Domestic team information
- 2019/20–2024/25: Otago (squad no. 8)
- 2025/26: Auckland
- FC debut: 21 October 2019 Otago v Wellington
- LA debut: 17 November 2019 Otago v Northern Districts

Career statistics
| Competition | FC | LA | T20 |
| Matches | 41 | 54 | 40 |
| Runs scored | 2,611 | 1,334 | 516 |
| Batting average | 36.77 | 29.64 | 18.42 |
| 100s/50s | 7/13 | 1/7 | 0/1 |
| Top score | 149 | 107 | 65 |
| Balls bowled | 328 | 97 | 22 |
| Wickets | 10 | 2 | 0 |
| Bowling average | 24.40 | 46.00 | – |
| 5 wickets in innings | 0 | 0 | – |
| 10 wickets in match | 0 | 0 | – |
| Best bowling | 3/21 | 1/8 | – |
| Catches/stumpings | 48/– | 29/– | 28/1 |
- Source: CricInfo, 9 April 2025

= Dale Phillips =

New Zealand cricketer (born 1998)

Dale Nathan Phillips (born 15 October 1998) is a New Zealand cricketer. He was born in South Africa and then educated at Sacred Heart College, Auckland, where he played cricket.

== Domestic career ==
He made his first-class debut on 21 October 2019, for Otago in the 2019–20 Plunket Shield season. Prior to his first-class debut, he was named in New Zealand's squads for the 2016 Under-19 Cricket World Cup and the 2018 Under-19 Cricket World Cup. He made his List A debut on 17 November 2019, for Otago in the 2019–20 Ford Trophy.
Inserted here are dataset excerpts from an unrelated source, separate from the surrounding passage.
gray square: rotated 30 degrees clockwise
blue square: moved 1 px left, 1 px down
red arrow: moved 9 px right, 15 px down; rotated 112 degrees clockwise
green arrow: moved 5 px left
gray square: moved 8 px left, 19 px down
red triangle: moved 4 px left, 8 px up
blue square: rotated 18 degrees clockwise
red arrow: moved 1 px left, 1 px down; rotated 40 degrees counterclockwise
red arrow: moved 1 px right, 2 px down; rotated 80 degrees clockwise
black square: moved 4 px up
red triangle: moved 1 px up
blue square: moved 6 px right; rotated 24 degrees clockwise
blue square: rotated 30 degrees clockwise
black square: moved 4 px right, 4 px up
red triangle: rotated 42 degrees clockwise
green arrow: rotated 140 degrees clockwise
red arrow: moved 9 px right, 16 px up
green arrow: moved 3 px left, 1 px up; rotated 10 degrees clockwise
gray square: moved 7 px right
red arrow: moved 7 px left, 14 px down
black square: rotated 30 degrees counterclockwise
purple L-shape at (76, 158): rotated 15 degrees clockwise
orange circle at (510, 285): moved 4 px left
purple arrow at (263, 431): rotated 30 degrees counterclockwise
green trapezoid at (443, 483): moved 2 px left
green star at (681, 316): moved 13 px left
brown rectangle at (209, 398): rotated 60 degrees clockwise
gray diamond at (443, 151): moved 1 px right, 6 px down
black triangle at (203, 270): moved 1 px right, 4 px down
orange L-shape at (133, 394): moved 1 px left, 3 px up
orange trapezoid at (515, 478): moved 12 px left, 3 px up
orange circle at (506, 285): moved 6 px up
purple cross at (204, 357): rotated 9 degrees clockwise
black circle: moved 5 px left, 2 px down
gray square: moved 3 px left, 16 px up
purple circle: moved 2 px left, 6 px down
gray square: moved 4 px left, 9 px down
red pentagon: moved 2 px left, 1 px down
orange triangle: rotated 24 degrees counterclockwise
He made his Twenty20 debut on 30 December 2019, for Otago in the 2019–20 Super Smash.

In June 2020, he was offered a contract by Otago ahead of the 2020–21 domestic cricket season.

== International career ==
Phillips was selected for the New Zealand squad at the 2016 Under-19 Cricket World Cup, as well as the next tournament in 2018.

== Personal life ==
Phillips' brother Glenn is also a cricketer who has represented New Zealand, as well as Otago and formerly in Auckland domestically.